* Problem to work on *
Without the pictures, output the lines of the material from the very first through the one that holds "20,1,$1+$1,$2,$3,$4,$5,0*".

* Record set *
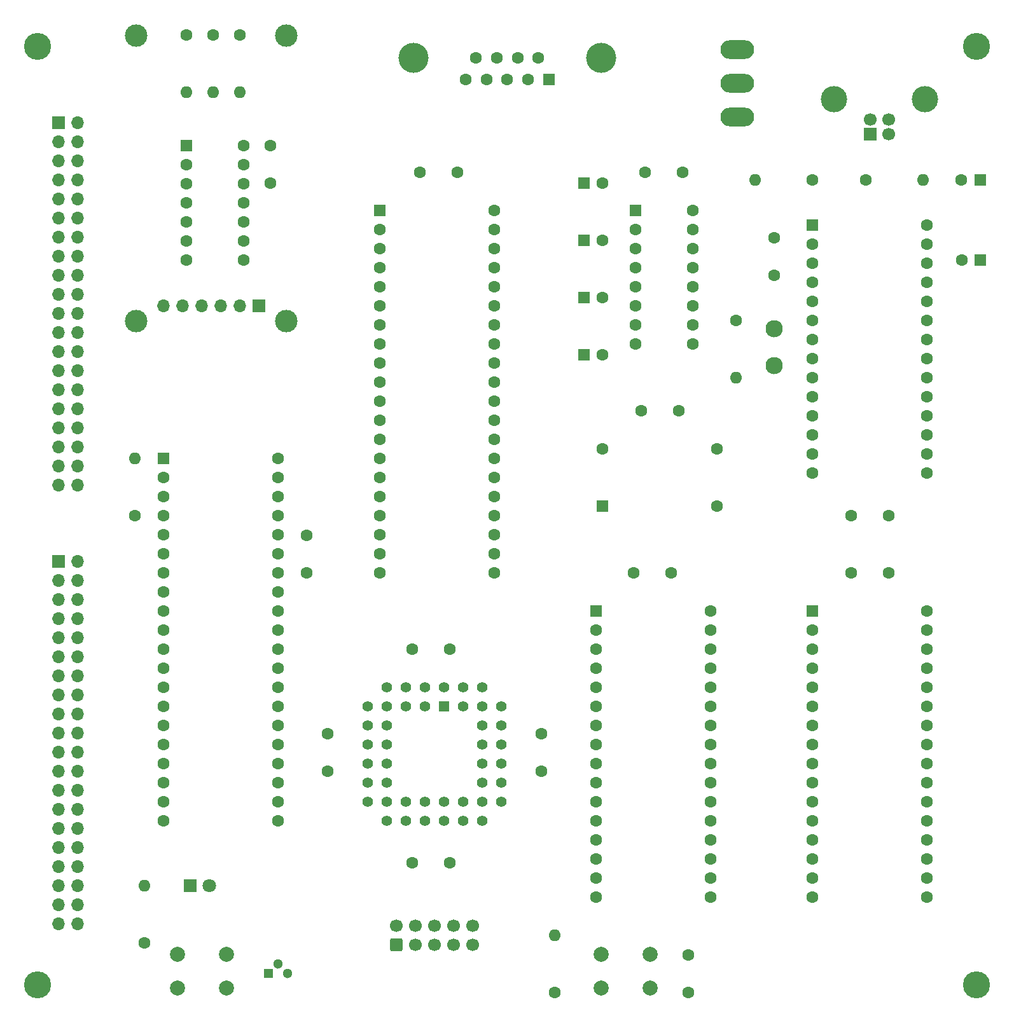
<source format=gbr>
%TF.GenerationSoftware,KiCad,Pcbnew,9.0.1*%
%TF.CreationDate,2025-05-09T19:11:10+02:00*%
%TF.ProjectId,mini-board,6d696e69-2d62-46f6-9172-642e6b696361,rev1*%
%TF.SameCoordinates,Original*%
%TF.FileFunction,Soldermask,Bot*%
%TF.FilePolarity,Negative*%
%FSLAX46Y46*%
G04 Gerber Fmt 4.6, Leading zero omitted, Abs format (unit mm)*
G04 Created by KiCad (PCBNEW 9.0.1) date 2025-05-09 19:11:10*
%MOMM*%
%LPD*%
G01*
G04 APERTURE LIST*
G04 Aperture macros list*
%AMRoundRect*
0 Rectangle with rounded corners*
0 $1 Rounding radius*
0 $2 $3 $4 $5 $6 $7 $8 $9 X,Y pos of 4 corners*
0 Add a 4 corners polygon primitive as box body*
4,1,4,$2,$3,$4,$5,$6,$7,$8,$9,$2,$3,0*
0 Add four circle primitives for the rounded corners*
1,1,$1+$1,$2,$3*
1,1,$1+$1,$4,$5*
1,1,$1+$1,$6,$7*
1,1,$1+$1,$8,$9*
0 Add four rect primitives between the rounded corners*
20,1,$1+$1,$2,$3,$4,$5,0*
20,1,$1+$1,$4,$5,$6,$7,0*
20,1,$1+$1,$6,$7,$8,$9,0*
20,1,$1+$1,$8,$9,$2,$3,0*%
G04 Aperture macros list end*
%ADD10C,1.600000*%
%ADD11O,1.600000X1.600000*%
%ADD12R,1.600000X1.600000*%
%ADD13C,3.600000*%
%ADD14O,4.500000X2.500000*%
%ADD15R,1.700000X1.700000*%
%ADD16O,1.700000X1.700000*%
%ADD17C,3.000000*%
%ADD18RoundRect,0.250000X-0.550000X-0.550000X0.550000X-0.550000X0.550000X0.550000X-0.550000X0.550000X0*%
%ADD19R,1.800000X1.800000*%
%ADD20C,1.800000*%
%ADD21C,2.000000*%
%ADD22C,4.000000*%
%ADD23R,1.300000X1.300000*%
%ADD24C,1.300000*%
%ADD25RoundRect,0.250000X0.600000X-0.600000X0.600000X0.600000X-0.600000X0.600000X-0.600000X-0.600000X0*%
%ADD26C,1.700000*%
%ADD27R,1.422400X1.422400*%
%ADD28C,1.422400*%
%ADD29C,3.500000*%
%ADD30C,2.300000*%
G04 APERTURE END LIST*
D10*
%TO.C,R13*%
X240792000Y-46736000D03*
D11*
X248412000Y-46736000D03*
%TD*%
D12*
%TO.C,C7*%
X256032000Y-57404000D03*
D10*
X253532000Y-57404000D03*
%TD*%
D13*
%TO.C,H1*%
X130556000Y-28956000D03*
%TD*%
D14*
%TO.C,SW1*%
X223647000Y-38354000D03*
X223647000Y-33854000D03*
X223647000Y-29354000D03*
%TD*%
D10*
%TO.C,R7*%
X199390000Y-154940000D03*
D11*
X199390000Y-147320000D03*
%TD*%
D12*
%TO.C,C29*%
X203240000Y-62360000D03*
D10*
X205740000Y-62360000D03*
%TD*%
%TO.C,C24*%
X186436000Y-45720000D03*
X181436000Y-45720000D03*
%TD*%
%TO.C,C4*%
X161544000Y-42164000D03*
X161544000Y-47164000D03*
%TD*%
D15*
%TO.C,J5*%
X133350000Y-39116000D03*
D16*
X135890000Y-39116000D03*
X133350000Y-41656000D03*
X135890000Y-41656000D03*
X133350000Y-44196000D03*
X135890000Y-44196000D03*
X133350000Y-46736000D03*
X135890000Y-46736000D03*
X133350000Y-49276000D03*
X135890000Y-49276000D03*
X133350000Y-51816000D03*
X135890000Y-51816000D03*
X133350000Y-54356000D03*
X135890000Y-54356000D03*
X133350000Y-56896000D03*
X135890000Y-56896000D03*
X133350000Y-59436000D03*
X135890000Y-59436000D03*
X133350000Y-61976000D03*
X135890000Y-61976000D03*
X133350000Y-64516000D03*
X135890000Y-64516000D03*
X133350000Y-67056000D03*
X135890000Y-67056000D03*
X133350000Y-69596000D03*
X135890000Y-69596000D03*
X133350000Y-72136000D03*
X135890000Y-72136000D03*
X133350000Y-74676000D03*
X135890000Y-74676000D03*
X133350000Y-77216000D03*
X135890000Y-77216000D03*
X133350000Y-79756000D03*
X135890000Y-79756000D03*
X133350000Y-82296000D03*
X135890000Y-82296000D03*
X133350000Y-84836000D03*
X135890000Y-84836000D03*
X133350000Y-87376000D03*
X135890000Y-87376000D03*
%TD*%
D17*
%TO.C,J3*%
X163670000Y-27500000D03*
X143670000Y-27500000D03*
X163670000Y-65500000D03*
X143670000Y-65500000D03*
D15*
X160020000Y-63500000D03*
D16*
X157480000Y-63500000D03*
X154940000Y-63500000D03*
X152400000Y-63500000D03*
X149860000Y-63500000D03*
X147320000Y-63500000D03*
%TD*%
D10*
%TO.C,C34*%
X197612000Y-120436000D03*
X197612000Y-125436000D03*
%TD*%
%TO.C,C33*%
X185420000Y-137668000D03*
X180420000Y-137668000D03*
%TD*%
D18*
%TO.C,U16*%
X204893300Y-104140000D03*
D10*
X204893300Y-106680000D03*
X204893300Y-109220000D03*
X204893300Y-111760000D03*
X204893300Y-114300000D03*
X204893300Y-116840000D03*
X204893300Y-119380000D03*
X204893300Y-121920000D03*
X204893300Y-124460000D03*
X204893300Y-127000000D03*
X204893300Y-129540000D03*
X204893300Y-132080000D03*
X204893300Y-134620000D03*
X204893300Y-137160000D03*
X204893300Y-139700000D03*
X204893300Y-142240000D03*
X220133300Y-142240000D03*
X220133300Y-139700000D03*
X220133300Y-137160000D03*
X220133300Y-134620000D03*
X220133300Y-132080000D03*
X220133300Y-129540000D03*
X220133300Y-127000000D03*
X220133300Y-124460000D03*
X220133300Y-121920000D03*
X220133300Y-119380000D03*
X220133300Y-116840000D03*
X220133300Y-114300000D03*
X220133300Y-111760000D03*
X220133300Y-109220000D03*
X220133300Y-106680000D03*
X220133300Y-104140000D03*
%TD*%
%TO.C,R9*%
X143510000Y-91440000D03*
D11*
X143510000Y-83820000D03*
%TD*%
D13*
%TO.C,H2*%
X255524000Y-28956000D03*
%TD*%
D12*
%TO.C,C6*%
X255992000Y-46736000D03*
D10*
X253492000Y-46736000D03*
%TD*%
D18*
%TO.C,U22*%
X210090000Y-50800000D03*
D10*
X210090000Y-53340000D03*
X210090000Y-55880000D03*
X210090000Y-58420000D03*
X210090000Y-60960000D03*
X210090000Y-63500000D03*
X210090000Y-66040000D03*
X210090000Y-68580000D03*
X217710000Y-68580000D03*
X217710000Y-66040000D03*
X217710000Y-63500000D03*
X217710000Y-60960000D03*
X217710000Y-58420000D03*
X217710000Y-55880000D03*
X217710000Y-53340000D03*
X217710000Y-50800000D03*
%TD*%
%TO.C,C1*%
X166370000Y-94060000D03*
X166370000Y-99060000D03*
%TD*%
D15*
%TO.C,J2*%
X133350000Y-97536000D03*
D16*
X135890000Y-97536000D03*
X133350000Y-100076000D03*
X135890000Y-100076000D03*
X133350000Y-102616000D03*
X135890000Y-102616000D03*
X133350000Y-105156000D03*
X135890000Y-105156000D03*
X133350000Y-107696000D03*
X135890000Y-107696000D03*
X133350000Y-110236000D03*
X135890000Y-110236000D03*
X133350000Y-112776000D03*
X135890000Y-112776000D03*
X133350000Y-115316000D03*
X135890000Y-115316000D03*
X133350000Y-117856000D03*
X135890000Y-117856000D03*
X133350000Y-120396000D03*
X135890000Y-120396000D03*
X133350000Y-122936000D03*
X135890000Y-122936000D03*
X133350000Y-125476000D03*
X135890000Y-125476000D03*
X133350000Y-128016000D03*
X135890000Y-128016000D03*
X133350000Y-130556000D03*
X135890000Y-130556000D03*
X133350000Y-133096000D03*
X135890000Y-133096000D03*
X133350000Y-135636000D03*
X135890000Y-135636000D03*
X133350000Y-138176000D03*
X135890000Y-138176000D03*
X133350000Y-140716000D03*
X135890000Y-140716000D03*
X133350000Y-143256000D03*
X135890000Y-143256000D03*
X133350000Y-145796000D03*
X135890000Y-145796000D03*
%TD*%
D10*
%TO.C,C17*%
X214844000Y-99060000D03*
X209844000Y-99060000D03*
%TD*%
D19*
%TO.C,D1*%
X150876000Y-140716000D03*
D20*
X153416000Y-140716000D03*
%TD*%
D21*
%TO.C,SW2*%
X149150000Y-149860000D03*
X155650000Y-149860000D03*
X149150000Y-154360000D03*
X155650000Y-154360000D03*
%TD*%
D18*
%TO.C,U19*%
X176106700Y-50800000D03*
D10*
X176106700Y-53340000D03*
X176106700Y-55880000D03*
X176106700Y-58420000D03*
X176106700Y-60960000D03*
X176106700Y-63500000D03*
X176106700Y-66040000D03*
X176106700Y-68580000D03*
X176106700Y-71120000D03*
X176106700Y-73660000D03*
X176106700Y-76200000D03*
X176106700Y-78740000D03*
X176106700Y-81280000D03*
X176106700Y-83820000D03*
X176106700Y-86360000D03*
X176106700Y-88900000D03*
X176106700Y-91440000D03*
X176106700Y-93980000D03*
X176106700Y-96520000D03*
X176106700Y-99060000D03*
X191346700Y-99060000D03*
X191346700Y-96520000D03*
X191346700Y-93980000D03*
X191346700Y-91440000D03*
X191346700Y-88900000D03*
X191346700Y-86360000D03*
X191346700Y-83820000D03*
X191346700Y-81280000D03*
X191346700Y-78740000D03*
X191346700Y-76200000D03*
X191346700Y-73660000D03*
X191346700Y-71120000D03*
X191346700Y-68580000D03*
X191346700Y-66040000D03*
X191346700Y-63500000D03*
X191346700Y-60960000D03*
X191346700Y-58420000D03*
X191346700Y-55880000D03*
X191346700Y-53340000D03*
X191346700Y-50800000D03*
%TD*%
%TO.C,R12*%
X157480000Y-27432000D03*
D11*
X157480000Y-35052000D03*
%TD*%
D10*
%TO.C,R10*%
X150368000Y-27432000D03*
D11*
X150368000Y-35052000D03*
%TD*%
D10*
%TO.C,R3*%
X144780000Y-148336000D03*
D11*
X144780000Y-140716000D03*
%TD*%
D13*
%TO.C,H4*%
X130556000Y-153924000D03*
%TD*%
D10*
%TO.C,R11*%
X153924000Y-27432000D03*
D11*
X153924000Y-35052000D03*
%TD*%
D21*
%TO.C,SW3*%
X205590000Y-149860000D03*
X212090000Y-149860000D03*
X205590000Y-154360000D03*
X212090000Y-154360000D03*
%TD*%
D10*
%TO.C,C36*%
X169164000Y-125436000D03*
X169164000Y-120436000D03*
%TD*%
D18*
%TO.C,U2*%
X147320000Y-83820000D03*
D10*
X147320000Y-86360000D03*
X147320000Y-88900000D03*
X147320000Y-91440000D03*
X147320000Y-93980000D03*
X147320000Y-96520000D03*
X147320000Y-99060000D03*
X147320000Y-101600000D03*
X147320000Y-104140000D03*
X147320000Y-106680000D03*
X147320000Y-109220000D03*
X147320000Y-111760000D03*
X147320000Y-114300000D03*
X147320000Y-116840000D03*
X147320000Y-119380000D03*
X147320000Y-121920000D03*
X147320000Y-124460000D03*
X147320000Y-127000000D03*
X147320000Y-129540000D03*
X147320000Y-132080000D03*
X162560000Y-132080000D03*
X162560000Y-129540000D03*
X162560000Y-127000000D03*
X162560000Y-124460000D03*
X162560000Y-121920000D03*
X162560000Y-119380000D03*
X162560000Y-116840000D03*
X162560000Y-114300000D03*
X162560000Y-111760000D03*
X162560000Y-109220000D03*
X162560000Y-106680000D03*
X162560000Y-104140000D03*
X162560000Y-101600000D03*
X162560000Y-99060000D03*
X162560000Y-96520000D03*
X162560000Y-93980000D03*
X162560000Y-91440000D03*
X162560000Y-88900000D03*
X162560000Y-86360000D03*
X162560000Y-83820000D03*
%TD*%
%TO.C,C16*%
X243800000Y-99060000D03*
X238800000Y-99060000D03*
%TD*%
D12*
%TO.C,X1*%
X205740000Y-90170000D03*
D10*
X220980000Y-90170000D03*
X220980000Y-82550000D03*
X205740000Y-82550000D03*
%TD*%
%TO.C,C3*%
X210860000Y-77470000D03*
X215860000Y-77470000D03*
%TD*%
D22*
%TO.C,J8*%
X205540000Y-30480000D03*
X180540000Y-30480000D03*
D12*
X198580000Y-33320000D03*
D10*
X195810000Y-33320000D03*
X193040000Y-33320000D03*
X190270000Y-33320000D03*
X187500000Y-33320000D03*
X197195000Y-30480000D03*
X194425000Y-30480000D03*
X191655000Y-30480000D03*
X188885000Y-30480000D03*
%TD*%
%TO.C,R2*%
X233680000Y-46736000D03*
D11*
X226060000Y-46736000D03*
%TD*%
D18*
%TO.C,U21*%
X233680000Y-52705000D03*
D10*
X233680000Y-55245000D03*
X233680000Y-57785000D03*
X233680000Y-60325000D03*
X233680000Y-62865000D03*
X233680000Y-65405000D03*
X233680000Y-67945000D03*
X233680000Y-70485000D03*
X233680000Y-73025000D03*
X233680000Y-75565000D03*
X233680000Y-78105000D03*
X233680000Y-80645000D03*
X233680000Y-83185000D03*
X233680000Y-85725000D03*
X248920000Y-85725000D03*
X248920000Y-83185000D03*
X248920000Y-80645000D03*
X248920000Y-78105000D03*
X248920000Y-75565000D03*
X248920000Y-73025000D03*
X248920000Y-70485000D03*
X248920000Y-67945000D03*
X248920000Y-65405000D03*
X248920000Y-62865000D03*
X248920000Y-60325000D03*
X248920000Y-57785000D03*
X248920000Y-55245000D03*
X248920000Y-52705000D03*
%TD*%
%TO.C,C35*%
X180420000Y-109220000D03*
X185420000Y-109220000D03*
%TD*%
D23*
%TO.C,U11*%
X161290000Y-152400000D03*
D24*
X162560000Y-151130000D03*
X163830000Y-152400000D03*
%TD*%
D12*
%TO.C,C31*%
X203240000Y-69980000D03*
D10*
X205740000Y-69980000D03*
%TD*%
D25*
%TO.C,J4*%
X178308000Y-148590000D03*
D26*
X178308000Y-146050000D03*
X180848000Y-148590000D03*
X180848000Y-146050000D03*
X183388000Y-148590000D03*
X183388000Y-146050000D03*
X185928000Y-148590000D03*
X185928000Y-146050000D03*
X188468000Y-148590000D03*
X188468000Y-146050000D03*
%TD*%
D27*
%TO.C,U23*%
X184658000Y-116840000D03*
D28*
X182118000Y-114300000D03*
X182118000Y-116840000D03*
X179578000Y-114300000D03*
X179578000Y-116840000D03*
X177038000Y-114300000D03*
X174498000Y-116840000D03*
X177038000Y-116840000D03*
X174498000Y-119380000D03*
X177038000Y-119380000D03*
X174498000Y-121920000D03*
X177038000Y-121920000D03*
X174498000Y-124460000D03*
X177038000Y-124460000D03*
X174498000Y-127000000D03*
X177038000Y-127000000D03*
X174498000Y-129540000D03*
X177038000Y-132080000D03*
X177038000Y-129540000D03*
X179578000Y-132080000D03*
X179578000Y-129540000D03*
X182118000Y-132080000D03*
X182118000Y-129540000D03*
X184658000Y-132080000D03*
X184658000Y-129540000D03*
X187198000Y-132080000D03*
X187198000Y-129540000D03*
X189738000Y-132080000D03*
X192278000Y-129540000D03*
X189738000Y-129540000D03*
X192278000Y-127000000D03*
X189738000Y-127000000D03*
X192278000Y-124460000D03*
X189738000Y-124460000D03*
X192278000Y-121920000D03*
X189738000Y-121920000D03*
X192278000Y-119380000D03*
X189738000Y-119380000D03*
X192278000Y-116840000D03*
X189738000Y-114300000D03*
X189738000Y-116840000D03*
X187198000Y-114300000D03*
X187198000Y-116840000D03*
X184658000Y-114300000D03*
%TD*%
D12*
%TO.C,C30*%
X203240000Y-47120000D03*
D10*
X205740000Y-47120000D03*
%TD*%
D15*
%TO.C,J1*%
X241340000Y-40640000D03*
D26*
X243840000Y-40640000D03*
X243840000Y-38640000D03*
X241340000Y-38640000D03*
D29*
X236570000Y-35930000D03*
X248610000Y-35930000D03*
%TD*%
D10*
%TO.C,C27*%
X216360000Y-45720000D03*
X211360000Y-45720000D03*
%TD*%
D18*
%TO.C,U1*%
X150368000Y-42164000D03*
D10*
X150368000Y-44704000D03*
X150368000Y-47244000D03*
X150368000Y-49784000D03*
X150368000Y-52324000D03*
X150368000Y-54864000D03*
X150368000Y-57404000D03*
X157988000Y-57404000D03*
X157988000Y-54864000D03*
X157988000Y-52324000D03*
X157988000Y-49784000D03*
X157988000Y-47244000D03*
X157988000Y-44704000D03*
X157988000Y-42164000D03*
%TD*%
D30*
%TO.C,Y1*%
X228600000Y-71455000D03*
X228600000Y-66555000D03*
%TD*%
D10*
%TO.C,C9*%
X217170000Y-154940000D03*
X217170000Y-149940000D03*
%TD*%
D12*
%TO.C,C28*%
X203240000Y-54740000D03*
D10*
X205740000Y-54740000D03*
%TD*%
%TO.C,R8*%
X223520000Y-65405000D03*
D11*
X223520000Y-73025000D03*
%TD*%
D13*
%TO.C,H3*%
X255524000Y-153924000D03*
%TD*%
D10*
%TO.C,C26*%
X243840000Y-91440000D03*
X238840000Y-91440000D03*
%TD*%
D18*
%TO.C,U15*%
X233680000Y-104140000D03*
D10*
X233680000Y-106680000D03*
X233680000Y-109220000D03*
X233680000Y-111760000D03*
X233680000Y-114300000D03*
X233680000Y-116840000D03*
X233680000Y-119380000D03*
X233680000Y-121920000D03*
X233680000Y-124460000D03*
X233680000Y-127000000D03*
X233680000Y-129540000D03*
X233680000Y-132080000D03*
X233680000Y-134620000D03*
X233680000Y-137160000D03*
X233680000Y-139700000D03*
X233680000Y-142240000D03*
X248920000Y-142240000D03*
X248920000Y-139700000D03*
X248920000Y-137160000D03*
X248920000Y-134620000D03*
X248920000Y-132080000D03*
X248920000Y-129540000D03*
X248920000Y-127000000D03*
X248920000Y-124460000D03*
X248920000Y-121920000D03*
X248920000Y-119380000D03*
X248920000Y-116840000D03*
X248920000Y-114300000D03*
X248920000Y-111760000D03*
X248920000Y-109220000D03*
X248920000Y-106680000D03*
X248920000Y-104140000D03*
%TD*%
%TO.C,C25*%
X228600000Y-54436000D03*
X228600000Y-59436000D03*
%TD*%
M02*

</source>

* Output *
<source format=gbr>
%TF.GenerationSoftware,KiCad,Pcbnew,9.0.1*%
%TF.CreationDate,2025-05-09T19:11:10+02:00*%
%TF.ProjectId,mini-board,6d696e69-2d62-46f6-9172-642e6b696361,rev1*%
%TF.SameCoordinates,Original*%
%TF.FileFunction,Soldermask,Bot*%
%TF.FilePolarity,Negative*%
%FSLAX46Y46*%
G04 Gerber Fmt 4.6, Leading zero omitted, Abs format (unit mm)*
G04 Created by KiCad (PCBNEW 9.0.1) date 2025-05-09 19:11:10*
%MOMM*%
%LPD*%
G01*
G04 APERTURE LIST*
G04 Aperture macros list*
%AMRoundRect*
0 Rectangle with rounded corners*
0 $1 Rounding radius*
0 $2 $3 $4 $5 $6 $7 $8 $9 X,Y pos of 4 corners*
0 Add a 4 corners polygon primitive as box body*
4,1,4,$2,$3,$4,$5,$6,$7,$8,$9,$2,$3,0*
0 Add four circle primitives for the rounded corners*
1,1,$1+$1,$2,$3*
1,1,$1+$1,$4,$5*
1,1,$1+$1,$6,$7*
1,1,$1+$1,$8,$9*
0 Add four rect primitives between the rounded corners*
20,1,$1+$1,$2,$3,$4,$5,0*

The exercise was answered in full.